Four ways reverse mortgage can help you with your retirement
The old notion that reverse mortgage should be the last resort when you need money seems no longer true today. Below are four ways reverse mortgages can improve your retirement income plan.
Coordinate your expenses with your portfolio
When you are retiring, one of the biggest risks is enduring a period of negative stock market returns in the early years of retirement while making withdrawals from the investment portfolios. When you are retiring, you can be forced to sell investments at inopportune times since you need to use the portfolio to fund living expenses.
Bridge income for delaying Social Security benefits
Delay claiming Social Security benefits for as long as possible up to the age of 70 is what many financial planners recommend. If one claims the Social Security benefits as early as age 62, it will leave them a potential eight-year window without having a stable source of non-portfolio income. Setting up a reverse mortgage to save for retirement with a term payout that lasts eight years is an idea one can consider in this particular scenario. It can act as a bridge income to replace all or a portion of the income Social Security would have provided.

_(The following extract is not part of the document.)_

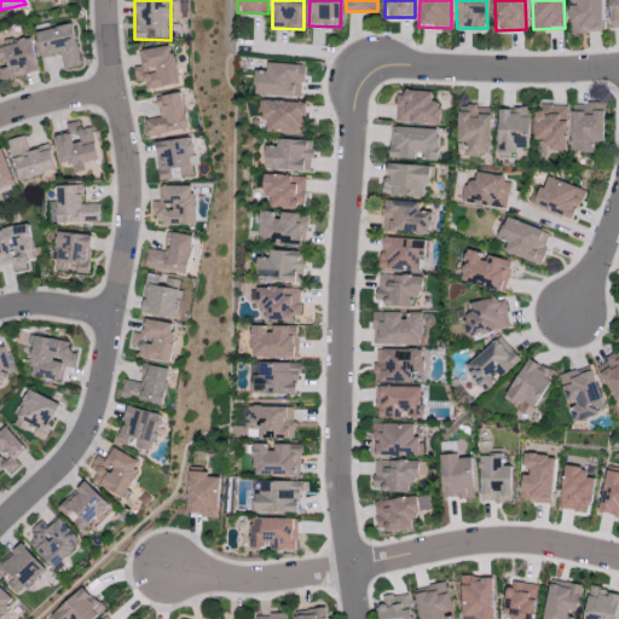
[(571,33),(602,32),(601,0),(568,0),(568,4),(570,4),(571,33)]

Contingency fund for the unexpected expenditure
You may run into unexpected expenses in your retirement. Your health may take a turn for the worse or a dear family member might need financial support or a sickness or an injury might require long-term care, there are endless possibilities. The reverse mortgage is here to save for retirement and these situations. Having access to reverse mortgage line of credit could make a tremendous difference in such instances. A reverse mortgage is typically more suited to pay for in-home care than nursing home care in regards to long-term care costs. This can happen because if you are in a nursing home for more than a year, you might not be allowed to keep a reverse mortgage open.
Funding to pay taxes for Roth IRA conversions
Reverse mortgages can help the ones who are retiring to roll over their traditional IRAs or 401(k)s to Roth IRAs. To create a tax-free income source for the future, in this process you pay the taxes upfront. 70 and a half is the age when IRS required minimum distribution begin. Roth IRA can also help the people who have retired but are not 70 and a half years old yet. By taking systematic distributions from the traditional IRA, paying the taxes and then converting the proceeds into a Roth IRA. You can then spread out the tax consequences and possibly save significant taxes in the long run.